WHAT THE TASK REQUIRES »
Below, locate the line that contains "nose: (241, 137)". Repeat exactly from that line to the line that contains "right knee: (662, 1013)", inclusive, leaving out the pictures.

┌──

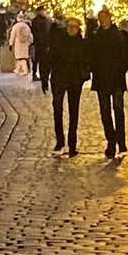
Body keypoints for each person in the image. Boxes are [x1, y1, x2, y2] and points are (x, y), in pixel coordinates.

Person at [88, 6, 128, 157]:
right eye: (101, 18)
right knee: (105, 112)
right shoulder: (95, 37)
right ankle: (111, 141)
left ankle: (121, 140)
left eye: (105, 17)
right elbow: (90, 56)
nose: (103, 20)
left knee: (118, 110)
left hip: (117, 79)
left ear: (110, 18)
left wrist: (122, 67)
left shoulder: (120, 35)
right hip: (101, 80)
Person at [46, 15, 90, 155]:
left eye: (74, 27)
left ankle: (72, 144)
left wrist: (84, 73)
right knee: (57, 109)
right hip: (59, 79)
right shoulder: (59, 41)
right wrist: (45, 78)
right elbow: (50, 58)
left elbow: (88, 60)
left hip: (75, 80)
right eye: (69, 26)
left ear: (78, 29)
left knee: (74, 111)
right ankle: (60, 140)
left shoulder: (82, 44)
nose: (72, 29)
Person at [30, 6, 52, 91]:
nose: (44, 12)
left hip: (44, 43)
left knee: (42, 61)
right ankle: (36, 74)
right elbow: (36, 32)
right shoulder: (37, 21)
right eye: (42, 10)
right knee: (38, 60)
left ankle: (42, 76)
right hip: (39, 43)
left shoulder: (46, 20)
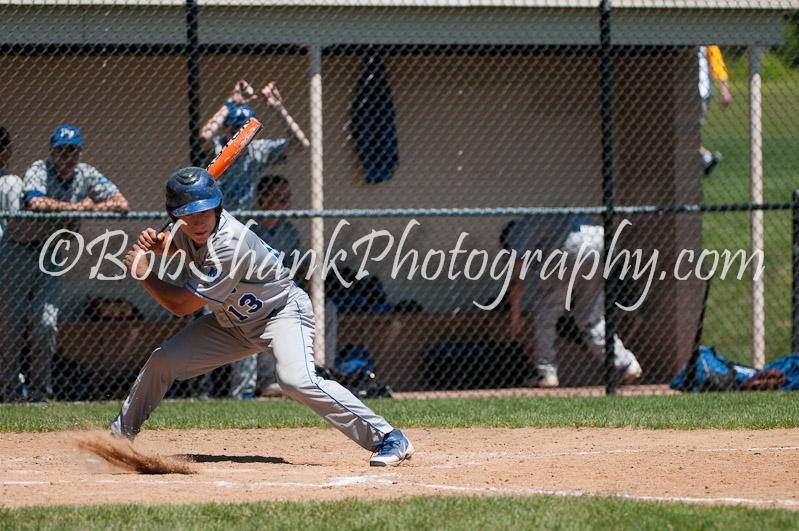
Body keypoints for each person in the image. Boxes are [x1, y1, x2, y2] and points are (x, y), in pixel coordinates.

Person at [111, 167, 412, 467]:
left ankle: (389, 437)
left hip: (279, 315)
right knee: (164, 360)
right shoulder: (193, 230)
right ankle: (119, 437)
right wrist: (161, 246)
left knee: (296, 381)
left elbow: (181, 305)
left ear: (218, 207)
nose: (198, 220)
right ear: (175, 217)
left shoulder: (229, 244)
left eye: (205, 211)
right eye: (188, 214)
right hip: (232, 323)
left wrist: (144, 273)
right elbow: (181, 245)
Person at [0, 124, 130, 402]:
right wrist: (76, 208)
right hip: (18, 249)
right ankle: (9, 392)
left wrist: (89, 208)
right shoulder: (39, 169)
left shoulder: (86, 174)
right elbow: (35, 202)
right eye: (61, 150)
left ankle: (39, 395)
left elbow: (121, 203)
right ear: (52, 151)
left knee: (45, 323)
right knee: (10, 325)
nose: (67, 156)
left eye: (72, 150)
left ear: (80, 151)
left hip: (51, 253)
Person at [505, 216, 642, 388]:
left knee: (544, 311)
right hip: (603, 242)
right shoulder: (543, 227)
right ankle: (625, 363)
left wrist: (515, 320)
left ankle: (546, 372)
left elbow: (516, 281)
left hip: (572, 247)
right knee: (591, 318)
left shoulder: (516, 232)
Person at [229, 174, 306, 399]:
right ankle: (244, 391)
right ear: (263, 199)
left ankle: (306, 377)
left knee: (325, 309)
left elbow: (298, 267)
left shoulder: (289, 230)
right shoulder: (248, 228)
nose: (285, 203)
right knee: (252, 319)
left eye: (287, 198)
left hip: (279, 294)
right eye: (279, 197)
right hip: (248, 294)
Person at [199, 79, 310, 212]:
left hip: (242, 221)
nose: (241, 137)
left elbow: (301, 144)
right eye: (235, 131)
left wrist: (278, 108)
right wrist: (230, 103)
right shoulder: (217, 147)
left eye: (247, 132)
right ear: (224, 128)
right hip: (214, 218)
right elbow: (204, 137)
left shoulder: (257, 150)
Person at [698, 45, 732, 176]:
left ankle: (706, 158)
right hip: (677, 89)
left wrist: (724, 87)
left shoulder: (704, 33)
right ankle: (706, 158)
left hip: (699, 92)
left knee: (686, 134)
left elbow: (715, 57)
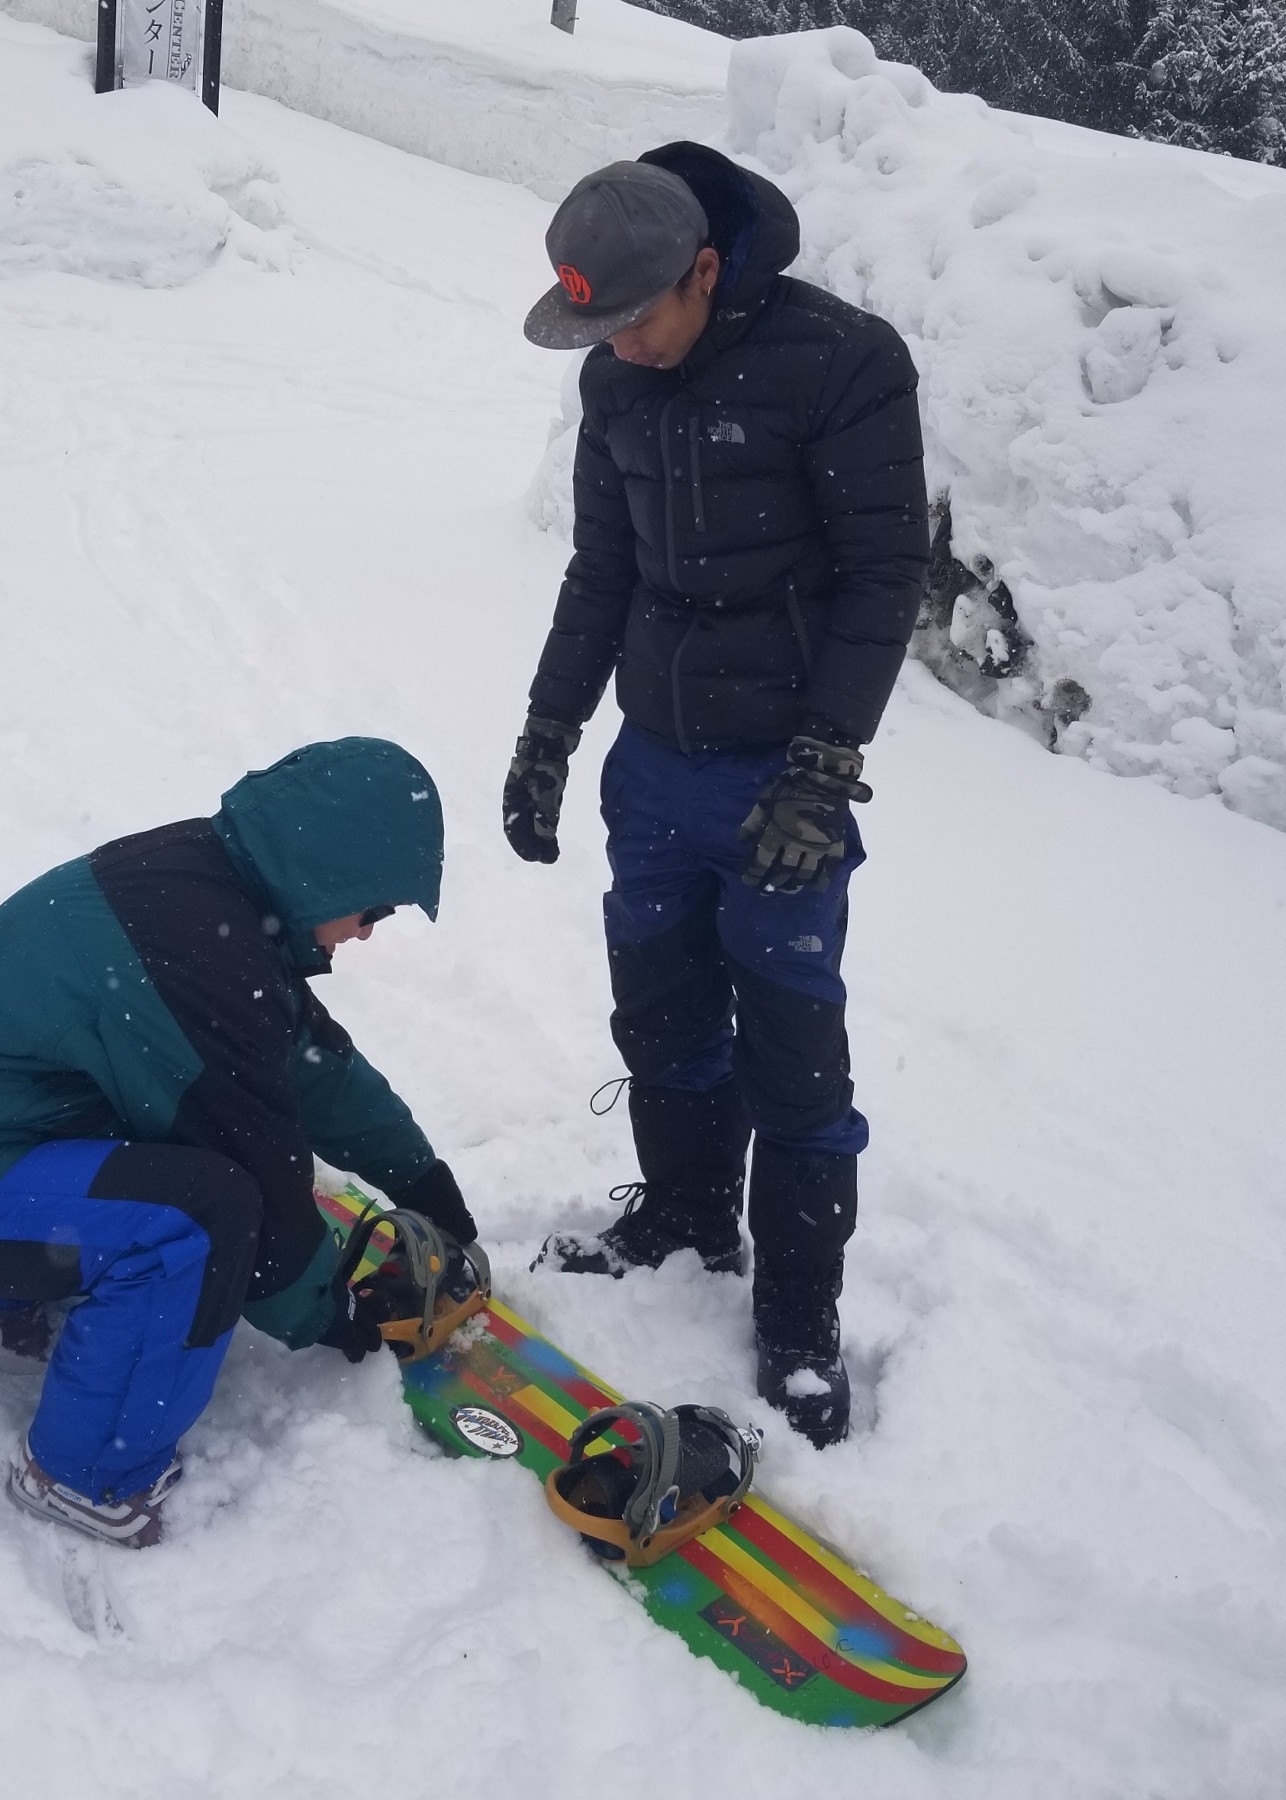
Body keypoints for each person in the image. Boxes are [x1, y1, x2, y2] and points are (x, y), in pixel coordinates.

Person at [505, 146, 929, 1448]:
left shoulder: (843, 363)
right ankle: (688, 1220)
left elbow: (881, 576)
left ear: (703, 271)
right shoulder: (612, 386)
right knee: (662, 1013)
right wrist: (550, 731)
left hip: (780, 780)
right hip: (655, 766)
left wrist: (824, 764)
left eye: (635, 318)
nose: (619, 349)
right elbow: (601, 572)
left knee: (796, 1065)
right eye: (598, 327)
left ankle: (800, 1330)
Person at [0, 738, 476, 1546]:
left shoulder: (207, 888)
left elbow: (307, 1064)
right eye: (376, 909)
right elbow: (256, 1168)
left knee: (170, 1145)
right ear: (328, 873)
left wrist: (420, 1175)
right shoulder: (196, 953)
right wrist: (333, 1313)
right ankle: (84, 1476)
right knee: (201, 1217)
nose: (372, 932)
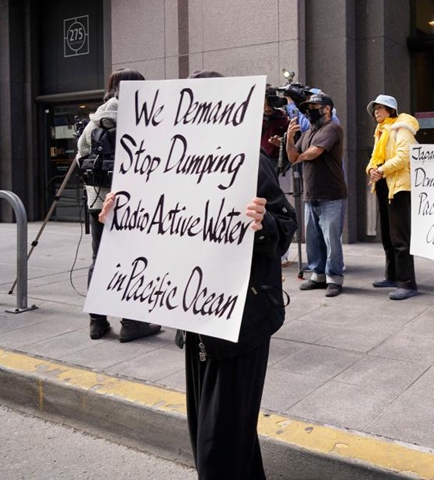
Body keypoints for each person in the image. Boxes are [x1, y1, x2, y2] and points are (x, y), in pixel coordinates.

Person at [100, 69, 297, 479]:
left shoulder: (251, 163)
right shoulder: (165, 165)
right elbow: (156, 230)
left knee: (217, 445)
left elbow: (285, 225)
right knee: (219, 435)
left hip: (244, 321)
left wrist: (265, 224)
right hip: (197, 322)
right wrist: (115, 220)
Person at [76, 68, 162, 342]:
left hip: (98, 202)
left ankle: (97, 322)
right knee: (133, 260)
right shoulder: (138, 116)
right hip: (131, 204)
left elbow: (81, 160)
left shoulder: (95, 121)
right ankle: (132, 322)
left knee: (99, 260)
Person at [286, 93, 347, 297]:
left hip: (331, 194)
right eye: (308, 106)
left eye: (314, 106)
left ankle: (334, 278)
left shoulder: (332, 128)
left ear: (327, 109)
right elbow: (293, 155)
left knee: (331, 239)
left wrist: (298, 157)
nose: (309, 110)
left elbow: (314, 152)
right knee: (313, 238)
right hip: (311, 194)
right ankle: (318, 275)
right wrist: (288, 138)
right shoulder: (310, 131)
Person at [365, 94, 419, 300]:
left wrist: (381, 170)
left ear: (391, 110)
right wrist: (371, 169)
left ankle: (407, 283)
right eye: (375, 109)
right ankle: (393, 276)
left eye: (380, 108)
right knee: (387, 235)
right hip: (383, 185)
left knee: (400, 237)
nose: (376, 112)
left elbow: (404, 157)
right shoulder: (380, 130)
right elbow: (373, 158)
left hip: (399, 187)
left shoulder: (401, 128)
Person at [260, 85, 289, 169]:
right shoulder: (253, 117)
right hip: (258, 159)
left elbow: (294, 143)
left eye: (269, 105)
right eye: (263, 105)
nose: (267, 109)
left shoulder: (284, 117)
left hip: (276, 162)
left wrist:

└──

RESPONSE »
nose: (241, 137)
left elbow: (301, 144)
right eye: (235, 131)
left wrist: (278, 108)
right wrist: (230, 103)
right shoulder: (217, 147)
left eye: (247, 132)
right ear: (224, 128)
right hip: (214, 218)
right elbow: (204, 137)
left shoulder: (257, 150)
Person at [698, 45, 732, 176]:
left ankle: (706, 158)
right hip: (677, 89)
left wrist: (724, 87)
left shoulder: (704, 33)
right ankle: (706, 158)
left hip: (699, 92)
left knee: (686, 134)
left elbow: (715, 57)
Body keypoints for each person in the image. Boxes are [x1, y1, x2, y2] and points are (x, y), in pixel coordinates.

Person at [505, 146, 929, 1448]:
left shoulder: (843, 363)
right ankle: (688, 1220)
left elbow: (881, 576)
left ear: (703, 271)
right shoulder: (612, 386)
right knee: (662, 1013)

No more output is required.